- _Data listing_
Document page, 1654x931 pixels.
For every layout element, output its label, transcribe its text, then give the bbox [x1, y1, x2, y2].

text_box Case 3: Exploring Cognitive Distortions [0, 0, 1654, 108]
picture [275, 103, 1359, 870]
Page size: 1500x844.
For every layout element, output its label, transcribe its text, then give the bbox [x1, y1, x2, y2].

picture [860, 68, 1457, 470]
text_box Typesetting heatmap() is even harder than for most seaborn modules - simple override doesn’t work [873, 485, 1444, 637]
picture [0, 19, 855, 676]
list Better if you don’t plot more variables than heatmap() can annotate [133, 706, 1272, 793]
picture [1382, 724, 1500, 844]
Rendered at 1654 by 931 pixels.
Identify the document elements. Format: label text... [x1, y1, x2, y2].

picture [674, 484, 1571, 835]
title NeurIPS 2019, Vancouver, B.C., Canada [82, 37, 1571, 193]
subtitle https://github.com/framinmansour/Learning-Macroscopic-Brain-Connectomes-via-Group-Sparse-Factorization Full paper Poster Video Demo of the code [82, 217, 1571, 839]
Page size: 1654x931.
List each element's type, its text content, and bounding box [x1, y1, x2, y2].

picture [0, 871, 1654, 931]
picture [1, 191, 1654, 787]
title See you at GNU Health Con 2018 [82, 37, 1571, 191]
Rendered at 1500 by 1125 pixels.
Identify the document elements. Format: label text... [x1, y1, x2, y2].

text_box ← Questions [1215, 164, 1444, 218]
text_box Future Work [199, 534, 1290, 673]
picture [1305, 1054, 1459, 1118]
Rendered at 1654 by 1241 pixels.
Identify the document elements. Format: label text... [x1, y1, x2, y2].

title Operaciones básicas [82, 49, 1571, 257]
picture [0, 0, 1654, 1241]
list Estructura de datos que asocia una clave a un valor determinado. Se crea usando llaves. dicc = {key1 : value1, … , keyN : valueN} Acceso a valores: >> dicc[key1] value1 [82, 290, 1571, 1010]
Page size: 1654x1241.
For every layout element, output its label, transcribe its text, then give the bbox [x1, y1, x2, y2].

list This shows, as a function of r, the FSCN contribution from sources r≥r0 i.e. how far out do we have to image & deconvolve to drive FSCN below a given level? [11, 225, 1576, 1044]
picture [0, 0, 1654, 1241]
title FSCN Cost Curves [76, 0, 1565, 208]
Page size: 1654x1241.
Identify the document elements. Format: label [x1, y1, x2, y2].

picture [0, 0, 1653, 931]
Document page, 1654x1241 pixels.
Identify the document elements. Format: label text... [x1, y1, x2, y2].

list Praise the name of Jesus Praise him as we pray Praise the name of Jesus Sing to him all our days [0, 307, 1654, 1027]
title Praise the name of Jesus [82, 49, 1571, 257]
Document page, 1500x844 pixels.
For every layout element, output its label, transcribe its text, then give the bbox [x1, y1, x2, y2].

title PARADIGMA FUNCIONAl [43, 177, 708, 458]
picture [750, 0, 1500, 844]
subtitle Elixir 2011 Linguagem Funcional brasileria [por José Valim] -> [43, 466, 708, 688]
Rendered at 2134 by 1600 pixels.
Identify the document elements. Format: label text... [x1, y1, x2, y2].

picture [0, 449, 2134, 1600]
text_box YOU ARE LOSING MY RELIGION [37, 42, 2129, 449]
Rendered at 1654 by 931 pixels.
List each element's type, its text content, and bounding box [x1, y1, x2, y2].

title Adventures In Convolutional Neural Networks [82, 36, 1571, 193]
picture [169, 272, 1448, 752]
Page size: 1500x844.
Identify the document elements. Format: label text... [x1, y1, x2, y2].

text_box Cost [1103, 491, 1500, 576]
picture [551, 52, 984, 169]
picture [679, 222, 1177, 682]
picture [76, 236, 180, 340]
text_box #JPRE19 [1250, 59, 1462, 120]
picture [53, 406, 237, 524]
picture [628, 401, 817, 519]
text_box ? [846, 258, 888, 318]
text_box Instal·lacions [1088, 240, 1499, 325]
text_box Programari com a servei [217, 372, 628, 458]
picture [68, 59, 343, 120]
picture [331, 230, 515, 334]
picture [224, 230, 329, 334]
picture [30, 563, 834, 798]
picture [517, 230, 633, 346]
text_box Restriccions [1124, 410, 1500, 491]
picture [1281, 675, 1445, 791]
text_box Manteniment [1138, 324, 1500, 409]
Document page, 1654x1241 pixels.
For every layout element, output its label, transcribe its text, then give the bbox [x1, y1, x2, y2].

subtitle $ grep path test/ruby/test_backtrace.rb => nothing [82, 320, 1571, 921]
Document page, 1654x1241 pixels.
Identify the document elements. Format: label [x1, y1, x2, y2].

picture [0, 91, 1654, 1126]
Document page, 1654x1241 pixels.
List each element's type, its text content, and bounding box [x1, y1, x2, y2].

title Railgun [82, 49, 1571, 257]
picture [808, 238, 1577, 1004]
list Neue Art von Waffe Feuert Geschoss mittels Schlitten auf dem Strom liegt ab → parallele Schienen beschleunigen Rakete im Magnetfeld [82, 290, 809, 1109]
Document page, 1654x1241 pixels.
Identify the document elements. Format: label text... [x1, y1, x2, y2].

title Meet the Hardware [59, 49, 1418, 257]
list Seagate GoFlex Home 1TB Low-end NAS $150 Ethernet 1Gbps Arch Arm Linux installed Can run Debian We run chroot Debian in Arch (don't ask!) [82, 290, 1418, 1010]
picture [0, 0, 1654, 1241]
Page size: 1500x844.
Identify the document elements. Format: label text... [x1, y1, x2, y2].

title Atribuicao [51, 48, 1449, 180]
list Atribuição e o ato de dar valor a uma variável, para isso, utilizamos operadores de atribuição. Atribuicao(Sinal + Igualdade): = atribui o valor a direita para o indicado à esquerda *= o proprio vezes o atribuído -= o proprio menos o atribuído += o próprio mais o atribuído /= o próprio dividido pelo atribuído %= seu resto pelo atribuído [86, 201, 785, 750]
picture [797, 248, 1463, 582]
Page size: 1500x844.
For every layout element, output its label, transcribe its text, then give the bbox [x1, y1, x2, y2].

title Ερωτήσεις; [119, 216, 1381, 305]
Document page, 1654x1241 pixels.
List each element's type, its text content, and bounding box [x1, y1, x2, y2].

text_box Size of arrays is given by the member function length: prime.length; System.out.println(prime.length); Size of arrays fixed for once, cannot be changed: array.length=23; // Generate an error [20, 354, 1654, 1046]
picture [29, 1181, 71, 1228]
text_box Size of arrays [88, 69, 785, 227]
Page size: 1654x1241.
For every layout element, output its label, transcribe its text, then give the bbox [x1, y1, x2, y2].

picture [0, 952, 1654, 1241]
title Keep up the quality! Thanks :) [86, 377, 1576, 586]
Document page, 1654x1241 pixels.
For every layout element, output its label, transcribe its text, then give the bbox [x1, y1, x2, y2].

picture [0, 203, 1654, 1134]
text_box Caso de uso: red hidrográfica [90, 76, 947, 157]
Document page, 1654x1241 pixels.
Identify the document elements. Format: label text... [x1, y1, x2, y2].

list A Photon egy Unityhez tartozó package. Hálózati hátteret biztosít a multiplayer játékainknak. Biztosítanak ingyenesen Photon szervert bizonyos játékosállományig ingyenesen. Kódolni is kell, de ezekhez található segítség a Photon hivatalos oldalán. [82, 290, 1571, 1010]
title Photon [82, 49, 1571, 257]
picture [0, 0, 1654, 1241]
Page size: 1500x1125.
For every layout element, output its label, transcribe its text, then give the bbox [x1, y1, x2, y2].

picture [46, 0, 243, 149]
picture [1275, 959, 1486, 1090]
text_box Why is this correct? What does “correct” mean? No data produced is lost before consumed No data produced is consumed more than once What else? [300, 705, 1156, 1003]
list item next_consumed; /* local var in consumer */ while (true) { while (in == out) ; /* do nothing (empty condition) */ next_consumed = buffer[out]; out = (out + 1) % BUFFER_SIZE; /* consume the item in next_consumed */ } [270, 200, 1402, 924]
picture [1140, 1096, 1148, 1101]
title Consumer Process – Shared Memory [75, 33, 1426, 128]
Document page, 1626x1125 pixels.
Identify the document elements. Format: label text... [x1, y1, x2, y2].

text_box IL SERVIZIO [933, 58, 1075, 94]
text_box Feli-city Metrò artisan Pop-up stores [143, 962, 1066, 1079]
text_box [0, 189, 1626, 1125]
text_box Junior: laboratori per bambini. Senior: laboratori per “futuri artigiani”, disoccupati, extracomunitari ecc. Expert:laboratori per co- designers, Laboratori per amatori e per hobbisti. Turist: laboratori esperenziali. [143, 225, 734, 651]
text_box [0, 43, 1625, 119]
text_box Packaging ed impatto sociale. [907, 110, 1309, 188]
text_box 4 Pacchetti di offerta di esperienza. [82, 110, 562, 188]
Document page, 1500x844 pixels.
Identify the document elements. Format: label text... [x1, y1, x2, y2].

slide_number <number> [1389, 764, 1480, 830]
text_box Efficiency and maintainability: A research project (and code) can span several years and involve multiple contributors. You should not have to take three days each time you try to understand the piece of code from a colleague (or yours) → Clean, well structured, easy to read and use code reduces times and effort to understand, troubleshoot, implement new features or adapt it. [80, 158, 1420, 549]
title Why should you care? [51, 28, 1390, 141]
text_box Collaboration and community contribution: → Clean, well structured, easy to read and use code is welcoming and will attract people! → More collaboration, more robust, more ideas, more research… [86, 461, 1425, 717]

- _Task instructions_
In the records, from the line with "Rendered at 2134 by 1600 pixels." to the line with "subtitle $ grep", swap "document elements" for "page elements" and write out only those lines, leaving everything else in them unchanged.

- _Task answer_
Rendered at 2134 by 1600 pixels.
Identify the page elements. Format: label text... [x1, y1, x2, y2].

picture [0, 449, 2134, 1600]
text_box YOU ARE LOSING MY RELIGION [37, 42, 2129, 449]
Rendered at 1654 by 931 pixels.
List each element's type, its text content, and bounding box [x1, y1, x2, y2].

title Adventures In Convolutional Neural Networks [82, 36, 1571, 193]
picture [169, 272, 1448, 752]
Page size: 1500x844.
Identify the page elements. Format: label text... [x1, y1, x2, y2].

text_box Cost [1103, 491, 1500, 576]
picture [551, 52, 984, 169]
picture [679, 222, 1177, 682]
picture [76, 236, 180, 340]
text_box #JPRE19 [1250, 59, 1462, 120]
picture [53, 406, 237, 524]
picture [628, 401, 817, 519]
text_box ? [846, 258, 888, 318]
text_box Instal·lacions [1088, 240, 1499, 325]
text_box Programari com a servei [217, 372, 628, 458]
picture [68, 59, 343, 120]
picture [331, 230, 515, 334]
picture [224, 230, 329, 334]
picture [30, 563, 834, 798]
picture [517, 230, 633, 346]
text_box Restriccions [1124, 410, 1500, 491]
picture [1281, 675, 1445, 791]
text_box Manteniment [1138, 324, 1500, 409]
Document page, 1654x1241 pixels.
For every layout element, output its label, transcribe its text, then give the bbox [x1, y1, x2, y2].

subtitle $ grep path test/ruby/test_backtrace.rb => nothing [82, 320, 1571, 921]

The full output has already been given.